AIM OF THE EXERCISE: Take the entries below and print only the lines from the one with "cell carcinoma (cervical)" through the one with "staining of adenocarcinoma", exactly as they stand, both ends included.

LISTED RECORDS:
++++
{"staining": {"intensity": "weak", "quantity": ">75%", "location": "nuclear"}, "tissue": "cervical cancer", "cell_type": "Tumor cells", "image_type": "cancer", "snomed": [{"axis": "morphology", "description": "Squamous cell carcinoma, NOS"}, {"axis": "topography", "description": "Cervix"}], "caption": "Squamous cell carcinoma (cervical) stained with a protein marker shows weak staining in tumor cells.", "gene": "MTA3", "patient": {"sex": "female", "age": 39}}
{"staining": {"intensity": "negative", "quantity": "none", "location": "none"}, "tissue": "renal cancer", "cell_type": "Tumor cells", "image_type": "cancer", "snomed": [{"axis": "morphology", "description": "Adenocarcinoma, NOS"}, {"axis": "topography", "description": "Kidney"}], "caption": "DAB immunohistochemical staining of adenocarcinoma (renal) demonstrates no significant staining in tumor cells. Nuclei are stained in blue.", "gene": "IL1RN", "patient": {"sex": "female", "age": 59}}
++++
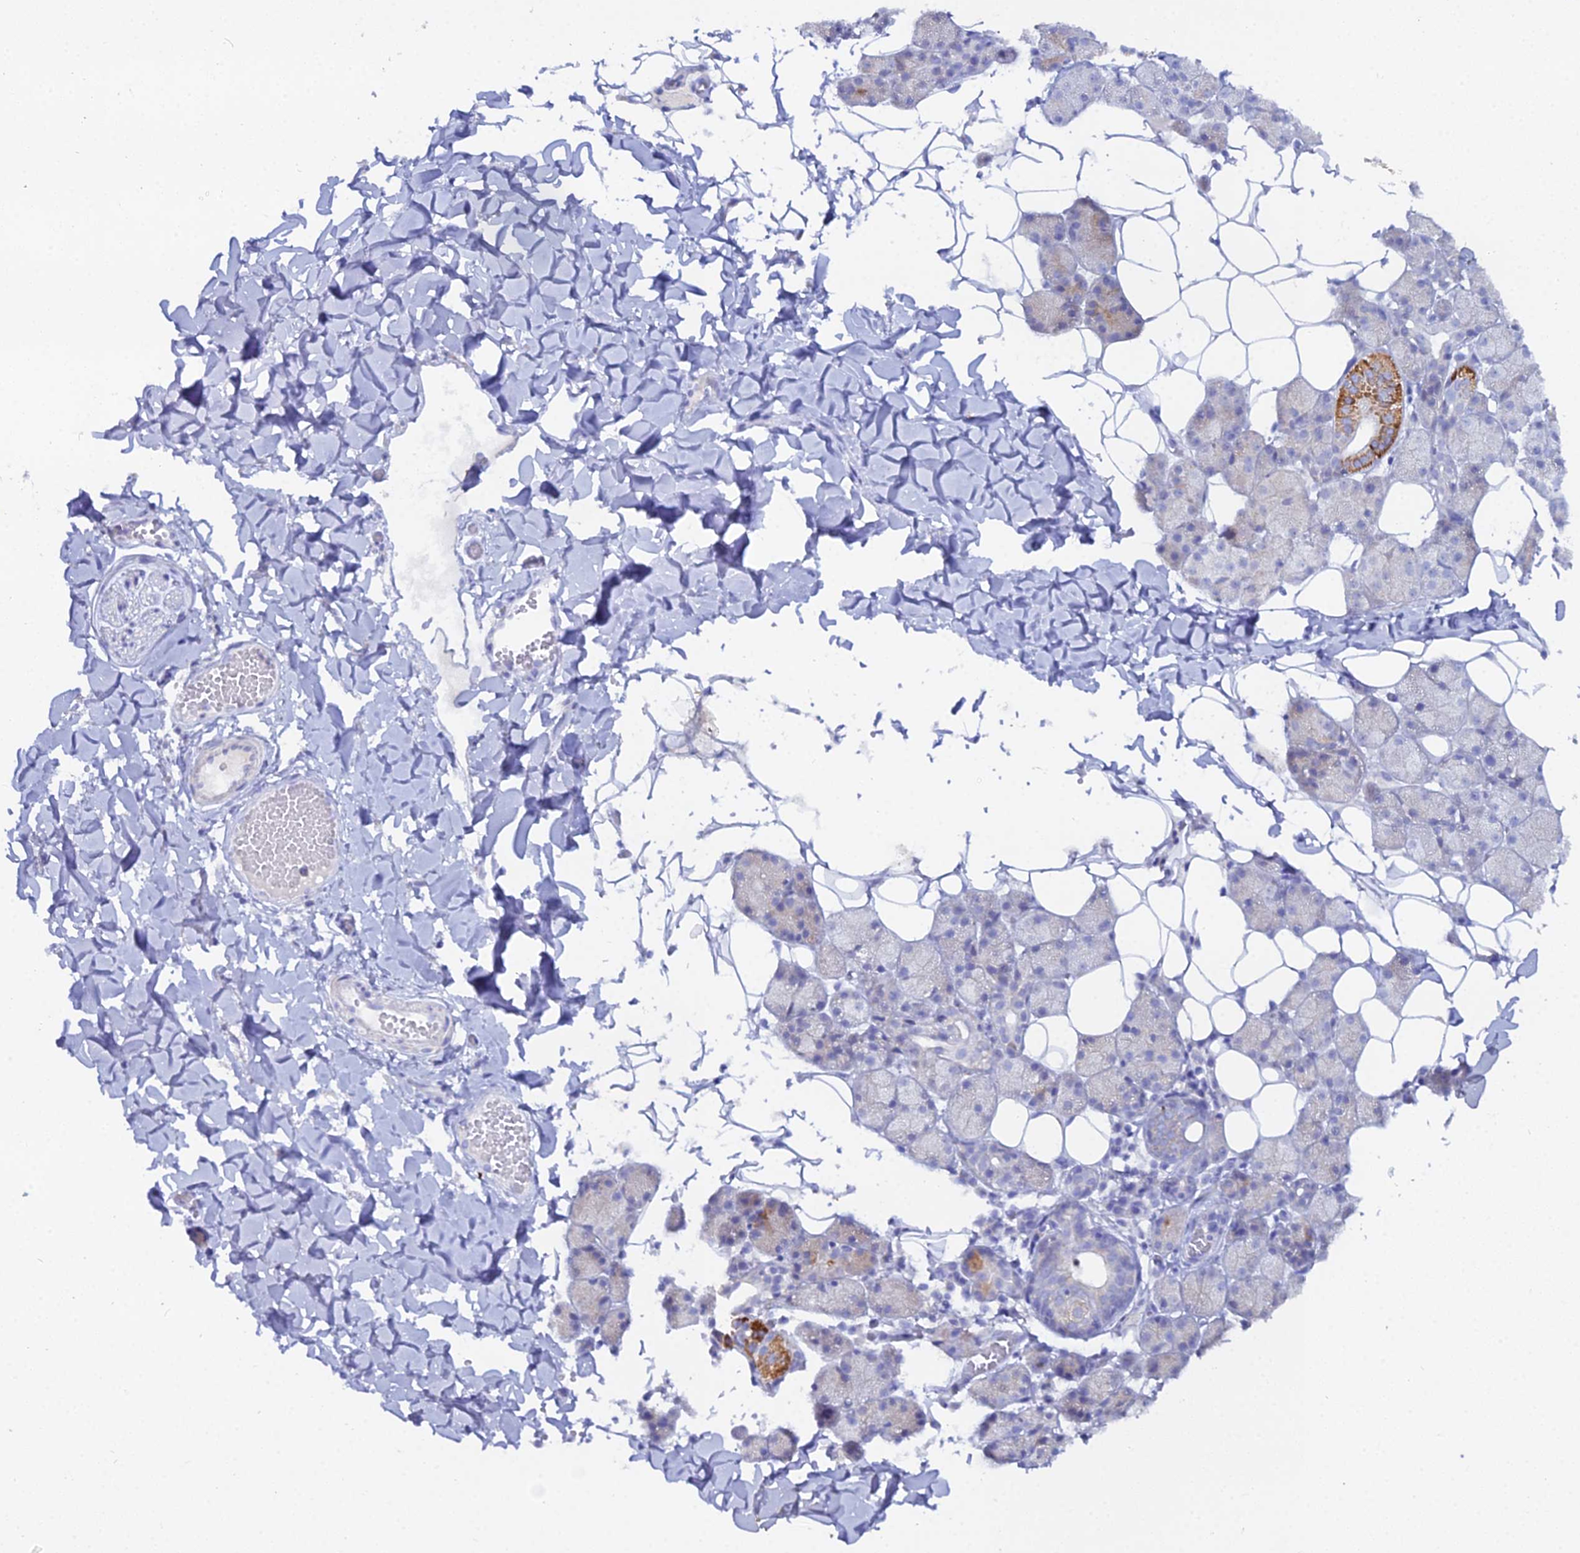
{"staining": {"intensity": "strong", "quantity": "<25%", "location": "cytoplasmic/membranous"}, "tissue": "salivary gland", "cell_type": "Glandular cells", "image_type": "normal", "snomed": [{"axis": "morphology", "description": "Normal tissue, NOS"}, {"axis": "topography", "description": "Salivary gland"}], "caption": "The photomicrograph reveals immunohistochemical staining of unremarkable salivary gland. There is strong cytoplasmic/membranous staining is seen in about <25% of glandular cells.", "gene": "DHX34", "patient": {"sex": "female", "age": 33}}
++++
TASK RESULT:
{"staining": {"intensity": "weak", "quantity": ">75%", "location": "nuclear"}, "tissue": "cervical cancer", "cell_type": "Tumor cells", "image_type": "cancer", "snomed": [{"axis": "morphology", "description": "Squamous cell carcinoma, NOS"}, {"axis": "topography", "description": "Cervix"}], "caption": "Squamous cell carcinoma (cervical) stained with a protein marker shows weak staining in tumor cells.", "gene": "MTA3", "patient": {"sex": "female", "age": 39}}
{"staining": {"intensity": "negative", "quantity": "none", "location": "none"}, "tissue": "renal cancer", "cell_type": "Tumor cells", "image_type": "cancer", "snomed": [{"axis": "morphology", "description": "Adenocarcinoma, NOS"}, {"axis": "topography", "description": "Kidney"}], "caption": "DAB immunohistochemical staining of adenocarcinoma (renal) demonstrates no significant staining in tumor cells. Nuclei are stained in blue.", "gene": "IL1RN", "patient": {"sex": "female", "age": 59}}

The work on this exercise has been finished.